Fernandez visited Beck and stayed for a short time; she told everyone they were to be married. He returned to New York City while she made preparations in Milton, Florida, where she lived. When she was abruptly fired from her job, she packed up and arrived on his doorstep in New York. Fernandez enjoyed the way she catered to his every whim, and when he learned she had left her children for him, he thought it was a sign of an unconditional love. He confessed his criminal enterprises to Beck, who quickly sent her children to the Salvation Army in order to assist Fernandez without hindrances.
She posed as Fernandez's sister, giving him an air of respectability. Their victims, feeling more secure knowing there was another woman in the house, often agreed to stay with the pair. Beck also convinced some victims that she lived alone and that her "brother" was only a guest. Beck was extremely jealous and went to great lengths to make sure Fernandez and his "intended" never consummated their relationship. When he did have sex with a woman, Beck subjected both to her violent temper.
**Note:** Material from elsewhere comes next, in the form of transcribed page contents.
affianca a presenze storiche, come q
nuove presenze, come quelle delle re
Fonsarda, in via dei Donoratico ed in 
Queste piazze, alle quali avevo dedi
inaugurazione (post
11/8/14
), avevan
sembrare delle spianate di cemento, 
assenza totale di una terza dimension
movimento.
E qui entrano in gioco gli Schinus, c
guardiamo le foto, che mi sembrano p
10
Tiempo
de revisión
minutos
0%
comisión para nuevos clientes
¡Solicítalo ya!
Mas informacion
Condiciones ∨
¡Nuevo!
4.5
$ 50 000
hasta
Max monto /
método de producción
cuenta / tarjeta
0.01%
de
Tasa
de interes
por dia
In 1949, the pair committed the three murders for which they later were convicted. Janet Fay, 66, became engaged to Fernandez and went to stay at his Long Island apartment. When Beck caught her in bed with Fernandez, she brutally attacked Fay's head with a hammer in a murderous rage. Fernandez then strangled Fay. Fay's family became suspicious when she disappeared, and Fernandez and Beck fled.
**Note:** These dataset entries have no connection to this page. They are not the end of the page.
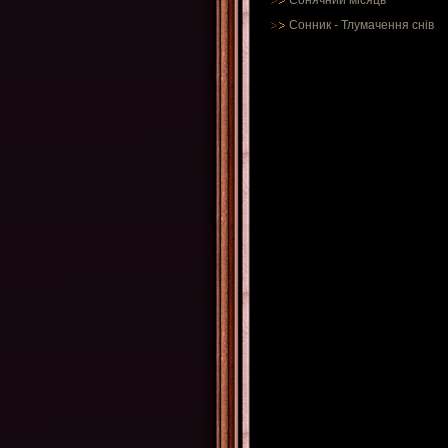
Сонячний місяць
Сонник
-
Тлумачення снів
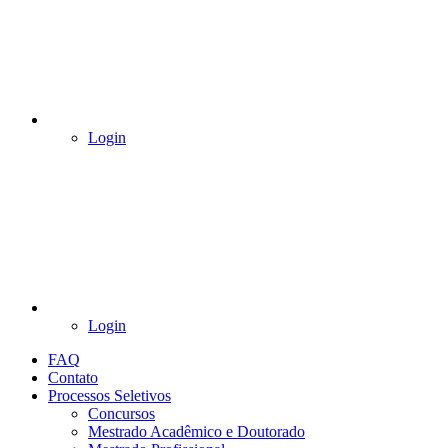
Login
Login
FAQ
Contato
Processos Seletivos
Concursos
Mestrado Acadêmico e Doutorado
Beck and Fernandez traveled to Byron Center Road in Wyoming Township, Michigan, a suburb of Grand Rapids, where they met and stayed with Delphine Downing, a 28-year-old widow with a two-year-old daughter. On February 28, Downing became agitated, and Fernandez gave her sleeping pills to calm her. The daughter witnessed Downing's resulting stupor and began to cry, which enraged Beck. Panicked, Beck choked the child but didn't kill her. Fernandez thought Downing would become suspicious if she saw her bruised daughter, so he shot the unconscious woman. The couple then stayed for several days in Downing's house. Again enraged by the daughter's crying, Beck drowned her in a basin of water. They buried the bodies in the basement, but suspicious neighbors reported the Downings' disappearances, leading the police to arrive at the door on March 1, 1949 and arrest Beck and Fernandez.

Trial and executions

Fernandez quickly confessed. The pair vehemently denied committing 17 murders that were attributed to them, and Fernandez tried to retract his confession, saying he made it only to protect Beck.
Their trial was sensationalized, with lurid tales of sexual perversity. Newspaper reporters described Beck's appearance with derision, and she wrote protesting letters to the editors. Fernandez and Beck were convicted of Janet Fay's murder—the only one for which they were tried—and sentenced to death. They were executed on March 8, 1951.